Written task:
Exact copies of all the records are the expected output.

[Page segmentation data]

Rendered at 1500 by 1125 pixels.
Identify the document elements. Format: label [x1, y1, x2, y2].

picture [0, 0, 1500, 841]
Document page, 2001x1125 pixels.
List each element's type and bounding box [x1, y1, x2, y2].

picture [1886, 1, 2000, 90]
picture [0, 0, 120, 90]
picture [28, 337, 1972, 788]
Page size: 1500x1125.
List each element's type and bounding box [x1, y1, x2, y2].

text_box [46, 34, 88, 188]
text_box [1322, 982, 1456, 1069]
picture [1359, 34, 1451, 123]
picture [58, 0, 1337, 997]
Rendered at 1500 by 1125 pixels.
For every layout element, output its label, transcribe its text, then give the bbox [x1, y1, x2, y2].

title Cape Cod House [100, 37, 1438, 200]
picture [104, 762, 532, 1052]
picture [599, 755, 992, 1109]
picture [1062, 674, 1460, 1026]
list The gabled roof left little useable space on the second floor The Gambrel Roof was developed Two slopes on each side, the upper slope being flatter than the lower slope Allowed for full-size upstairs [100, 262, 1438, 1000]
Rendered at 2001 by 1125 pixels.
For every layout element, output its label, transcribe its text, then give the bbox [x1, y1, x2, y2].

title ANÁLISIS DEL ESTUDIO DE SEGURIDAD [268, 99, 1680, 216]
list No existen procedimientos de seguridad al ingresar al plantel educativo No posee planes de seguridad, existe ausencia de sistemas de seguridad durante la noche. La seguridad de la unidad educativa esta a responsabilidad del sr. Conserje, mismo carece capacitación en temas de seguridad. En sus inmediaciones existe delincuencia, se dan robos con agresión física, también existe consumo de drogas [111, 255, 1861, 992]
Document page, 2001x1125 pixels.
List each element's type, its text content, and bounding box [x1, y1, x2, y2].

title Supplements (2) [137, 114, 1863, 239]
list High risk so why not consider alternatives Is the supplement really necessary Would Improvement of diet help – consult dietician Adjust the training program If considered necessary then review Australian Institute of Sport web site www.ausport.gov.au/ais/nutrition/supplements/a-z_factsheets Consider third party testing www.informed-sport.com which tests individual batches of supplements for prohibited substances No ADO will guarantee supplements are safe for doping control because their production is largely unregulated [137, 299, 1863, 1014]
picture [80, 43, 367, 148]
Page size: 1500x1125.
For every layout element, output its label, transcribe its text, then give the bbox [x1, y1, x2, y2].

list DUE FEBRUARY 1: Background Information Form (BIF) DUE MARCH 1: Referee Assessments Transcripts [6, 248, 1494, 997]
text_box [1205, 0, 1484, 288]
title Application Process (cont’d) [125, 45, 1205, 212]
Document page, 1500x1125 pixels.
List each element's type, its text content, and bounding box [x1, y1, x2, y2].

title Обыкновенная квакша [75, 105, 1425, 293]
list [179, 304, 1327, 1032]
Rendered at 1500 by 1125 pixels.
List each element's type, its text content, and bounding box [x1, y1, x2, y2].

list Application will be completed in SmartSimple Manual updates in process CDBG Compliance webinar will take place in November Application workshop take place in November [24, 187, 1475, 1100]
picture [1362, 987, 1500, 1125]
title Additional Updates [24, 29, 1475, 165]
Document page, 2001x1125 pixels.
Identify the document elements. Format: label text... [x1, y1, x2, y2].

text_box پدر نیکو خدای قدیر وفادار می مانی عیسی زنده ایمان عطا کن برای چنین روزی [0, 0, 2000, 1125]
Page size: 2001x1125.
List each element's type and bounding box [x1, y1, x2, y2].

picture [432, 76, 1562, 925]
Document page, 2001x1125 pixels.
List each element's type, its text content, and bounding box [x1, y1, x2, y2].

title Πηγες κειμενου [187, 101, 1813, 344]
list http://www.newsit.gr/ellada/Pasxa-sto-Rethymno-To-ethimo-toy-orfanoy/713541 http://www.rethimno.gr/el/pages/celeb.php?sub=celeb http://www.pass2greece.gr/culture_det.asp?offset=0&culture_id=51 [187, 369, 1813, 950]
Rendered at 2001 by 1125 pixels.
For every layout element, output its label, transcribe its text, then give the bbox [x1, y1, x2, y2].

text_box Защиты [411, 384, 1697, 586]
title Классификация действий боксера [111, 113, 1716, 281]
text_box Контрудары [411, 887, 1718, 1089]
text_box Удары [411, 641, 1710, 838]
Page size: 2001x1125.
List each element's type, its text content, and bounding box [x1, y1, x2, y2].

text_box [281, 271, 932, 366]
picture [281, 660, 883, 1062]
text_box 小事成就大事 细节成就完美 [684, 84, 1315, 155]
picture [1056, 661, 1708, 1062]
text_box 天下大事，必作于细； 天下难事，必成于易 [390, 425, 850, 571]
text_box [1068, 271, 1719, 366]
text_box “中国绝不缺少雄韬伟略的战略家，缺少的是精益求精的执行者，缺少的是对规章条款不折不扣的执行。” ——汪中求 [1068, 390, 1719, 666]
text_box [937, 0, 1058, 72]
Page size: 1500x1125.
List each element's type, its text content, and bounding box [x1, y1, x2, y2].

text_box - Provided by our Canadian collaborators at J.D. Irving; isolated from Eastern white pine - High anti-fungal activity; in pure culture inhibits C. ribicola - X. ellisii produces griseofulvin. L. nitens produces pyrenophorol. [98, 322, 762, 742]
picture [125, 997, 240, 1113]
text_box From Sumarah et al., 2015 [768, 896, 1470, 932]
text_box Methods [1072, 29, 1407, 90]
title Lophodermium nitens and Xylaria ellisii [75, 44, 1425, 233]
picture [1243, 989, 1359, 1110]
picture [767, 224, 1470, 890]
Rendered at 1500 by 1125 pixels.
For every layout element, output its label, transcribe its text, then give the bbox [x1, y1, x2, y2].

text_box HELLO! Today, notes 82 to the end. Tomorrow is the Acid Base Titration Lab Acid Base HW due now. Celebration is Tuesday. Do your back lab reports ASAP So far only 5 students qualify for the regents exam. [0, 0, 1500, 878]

Exercise result:
Rendered at 1500 by 1125 pixels.
Identify the document elements. Format: label [x1, y1, x2, y2].

picture [0, 0, 1500, 841]
Document page, 2001x1125 pixels.
List each element's type and bounding box [x1, y1, x2, y2].

picture [1886, 1, 2000, 90]
picture [0, 0, 120, 90]
picture [28, 337, 1972, 788]
Page size: 1500x1125.
List each element's type and bounding box [x1, y1, x2, y2].

text_box [46, 34, 88, 188]
text_box [1322, 982, 1456, 1069]
picture [1359, 34, 1451, 123]
picture [58, 0, 1337, 997]
Rendered at 1500 by 1125 pixels.
For every layout element, output its label, transcribe its text, then give the bbox [x1, y1, x2, y2].

title Cape Cod House [100, 37, 1438, 200]
picture [104, 762, 532, 1052]
picture [599, 755, 992, 1109]
picture [1062, 674, 1460, 1026]
list The gabled roof left little useable space on the second floor The Gambrel Roof was developed Two slopes on each side, the upper slope being flatter than the lower slope Allowed for full-size upstairs [100, 262, 1438, 1000]
Rendered at 2001 by 1125 pixels.
For every layout element, output its label, transcribe its text, then give the bbox [x1, y1, x2, y2].

title ANÁLISIS DEL ESTUDIO DE SEGURIDAD [268, 99, 1680, 216]
list No existen procedimientos de seguridad al ingresar al plantel educativo No posee planes de seguridad, existe ausencia de sistemas de seguridad durante la noche. La seguridad de la unidad educativa esta a responsabilidad del sr. Conserje, mismo carece capacitación en temas de seguridad. En sus inmediaciones existe delincuencia, se dan robos con agresión física, también existe consumo de drogas [111, 255, 1861, 992]
Document page, 2001x1125 pixels.
List each element's type, its text content, and bounding box [x1, y1, x2, y2].

title Supplements (2) [137, 114, 1863, 239]
list High risk so why not consider alternatives Is the supplement really necessary Would Improvement of diet help – consult dietician Adjust the training program If considered necessary then review Australian Institute of Sport web site www.ausport.gov.au/ais/nutrition/supplements/a-z_factsheets Consider third party testing www.informed-sport.com which tests individual batches of supplements for prohibited substances No ADO will guarantee supplements are safe for doping control because their production is largely unregulated [137, 299, 1863, 1014]
picture [80, 43, 367, 148]
Page size: 1500x1125.
For every layout element, output its label, transcribe its text, then give the bbox [x1, y1, x2, y2].

list DUE FEBRUARY 1: Background Information Form (BIF) DUE MARCH 1: Referee Assessments Transcripts [6, 248, 1494, 997]
text_box [1205, 0, 1484, 288]
title Application Process (cont’d) [125, 45, 1205, 212]
Document page, 1500x1125 pixels.
List each element's type, its text content, and bounding box [x1, y1, x2, y2].

title Обыкновенная квакша [75, 105, 1425, 293]
list [179, 304, 1327, 1032]
Rendered at 1500 by 1125 pixels.
List each element's type, its text content, and bounding box [x1, y1, x2, y2].

list Application will be completed in SmartSimple Manual updates in process CDBG Compliance webinar will take place in November Application workshop take place in November [24, 187, 1475, 1100]
picture [1362, 987, 1500, 1125]
title Additional Updates [24, 29, 1475, 165]
Document page, 2001x1125 pixels.
Identify the document elements. Format: label text... [x1, y1, x2, y2].

text_box پدر نیکو خدای قدیر وفادار می مانی عیسی زنده ایمان عطا کن برای چنین روزی [0, 0, 2000, 1125]
Page size: 2001x1125.
List each element's type and bounding box [x1, y1, x2, y2].

picture [432, 76, 1562, 925]
Document page, 2001x1125 pixels.
List each element's type, its text content, and bounding box [x1, y1, x2, y2].

title Πηγες κειμενου [187, 101, 1813, 344]
list http://www.newsit.gr/ellada/Pasxa-sto-Rethymno-To-ethimo-toy-orfanoy/713541 http://www.rethimno.gr/el/pages/celeb.php?sub=celeb http://www.pass2greece.gr/culture_det.asp?offset=0&culture_id=51 [187, 369, 1813, 950]
Rendered at 2001 by 1125 pixels.
For every layout element, output its label, transcribe its text, then give the bbox [x1, y1, x2, y2].

text_box Защиты [411, 384, 1697, 586]
title Классификация действий боксера [111, 113, 1716, 281]
text_box Контрудары [411, 887, 1718, 1089]
text_box Удары [411, 641, 1710, 838]
Page size: 2001x1125.
List each element's type, its text content, and bounding box [x1, y1, x2, y2].

text_box [281, 271, 932, 366]
picture [281, 660, 883, 1062]
text_box 小事成就大事 细节成就完美 [684, 84, 1315, 155]
picture [1056, 661, 1708, 1062]
text_box 天下大事，必作于细； 天下难事，必成于易 [390, 425, 850, 571]
text_box [1068, 271, 1719, 366]
text_box “中国绝不缺少雄韬伟略的战略家，缺少的是精益求精的执行者，缺少的是对规章条款不折不扣的执行。” ——汪中求 [1068, 390, 1719, 666]
text_box [937, 0, 1058, 72]
Page size: 1500x1125.
List each element's type, its text content, and bounding box [x1, y1, x2, y2].

text_box - Provided by our Canadian collaborators at J.D. Irving; isolated from Eastern white pine - High anti-fungal activity; in pure culture inhibits C. ribicola - X. ellisii produces griseofulvin. L. nitens produces pyrenophorol. [98, 322, 762, 742]
picture [125, 997, 240, 1113]
text_box From Sumarah et al., 2015 [768, 896, 1470, 932]
text_box Methods [1072, 29, 1407, 90]
title Lophodermium nitens and Xylaria ellisii [75, 44, 1425, 233]
picture [1243, 989, 1359, 1110]
picture [767, 224, 1470, 890]
Rendered at 1500 by 1125 pixels.
For every layout element, output its label, transcribe its text, then give the bbox [x1, y1, x2, y2].

text_box HELLO! Today, notes 82 to the end. Tomorrow is the Acid Base Titration Lab Acid Base HW due now. Celebration is Tuesday. Do your back lab reports ASAP So far only 5 students qualify for the regents exam. [0, 0, 1500, 878]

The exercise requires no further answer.